Le groupe rebelle ougandais des Forces démocratiques alliées (ADF) semblent de plus en plus vouloir diffuser leurs messages à un public plus large en Afrique de l’Est et tentent de se présenter comme faisant partie d’un ensemble plus vaste de groupes djihadistes radicaux. C’est l’une des conclusions d’un rapport du Groupe d’étude sur le Congo (GEC), projet de recherche installé à l’université de New York (USA).
Ce document est le fruit de l’analyse d’une trentaine de vidéos montrant notamment des attaques des ADF et des messages de propagande couplée avec une dizaine d’entretiens menés auprès de déserteurs ADF et membres de la société civile. On y apprend par exemple que sous le nom de Madina at Tauheed Wau Mujahedeen (MTM, « La ville du monothéisme et des monothéistes »), le groupe arbore un drapeau semblable à celui utilisé par Al-Shabaab, Al Qaida, ISIS et Boko Haram. Il met fortement l’accent sur une interprétation radicale et violente du Coran.
« Bien que les Ougandais semblent être encore à la tête des ADF - aucun d’entre eux n’apparaît dans les vidéos - la propagande de ces vidéos s’adresse à un public beaucoup plus large de l’Afrique de l’Est qui parle le kiswahili, le luganda, l’arabe, le français et le kinyarwanda. Le kiswahili et des dialectes congolais et tanzaniens, qui sont les langues les plus répandues dans la région, sont largement utilisées dans les vidéos. Deux Burundais y sont également filmés », dit le rapport publié ce jeudi.
Si un lien direct entre les ADF et un réseau plus vaste du terrorisme n’est pas encore clairement défini, le GEC note que la récente arrestation d’un intermédiaire financier kényan d’ISIS a révélé les premiers liens concrets qui unissent les ADF à d’autres groupes djihadistes par le biais de transactions banquières.
La RDC pourrait être intéressante pour les organisations djihadistes en grande partie en raison de la faiblesse de ses institutions publiques et la difficulté d’accès de son territoire, prévient GEC dans son rapport.

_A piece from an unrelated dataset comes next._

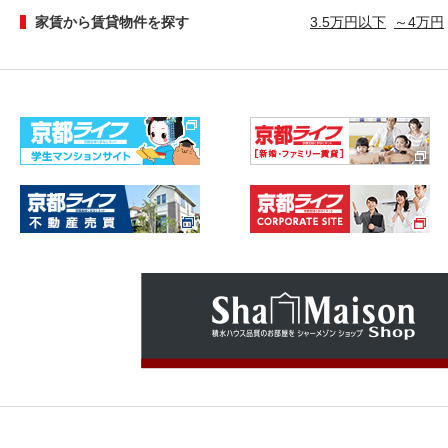
家賃から賃貸物件を探す
3.5万円以下
～4万円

Démanteler les ADF et s’attaquer aux divers acteurs impliqués dans les vagues de violence perpétrées dans la région de Béni nécessitera une approche globale, suggère ce rapport : « L’armée congolaise, ainsi que les Nations unies et autres partenaires de la région, devront fournir les ressources nécessaires à leurs troupes pour mener des opérations de contre-insurrection comprenant une stratégie claire visant à protéger les civils ».
Jean-Pierre Lacroix, Secrétaire général adjoint de l’ONU en charge des opérations de maintien de la paix, en mission en RDC, avait également admis, le 7 novembre, que la stratégie adoptée contre les combattants ADF devra s’adapter par rapport aux caractéristiques actuelles du terrain.
« Le mandat de la MONUSCO est très clair : neutraliser les groupes armés. C’est aussi un mandat de soutien. Nous devons travailler avec l’armée congolaise. Nous devons faire en sorte que cette collaboration soit totalement fluide. C’est la direction qui est prise. Face à l’ennemi qui est compliqué, qui, évolue lui-même très rapidement comme Ebola, si je dois prendre cette comparaison. Nous également nous devons évoluer par nos moyens, par notre mode d’action », avait-il dit à Mavivi pendant sa mission dans cette région.
Selon Human Rights Watch et le Groupe d’étude sur le Congo, au moins 235 personnes ont été tuées au cours de plus de 100 attaques menées à Beni entre janvier et septembre de cette année. Plus de 165 civils ont été kidnappés pour obtenir une rançon, et des dizaines d’autres ont été blessées ou ont disparu. Au moins 1 000 civils ont été tués dans cette région au cours d’une série de massacres qui a commencé il y a quatre ans.